What you are asked to do:
Print the records below once again, exactly as they were given.

Data records:

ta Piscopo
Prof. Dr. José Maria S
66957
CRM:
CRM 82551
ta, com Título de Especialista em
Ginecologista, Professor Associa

Solution to the problem:
ta Piscopo
Prof. Dr. José Maria S
66957
CRM:
CRM 82551
ta, com Título de Especialista em
Ginecologista, Professor Associa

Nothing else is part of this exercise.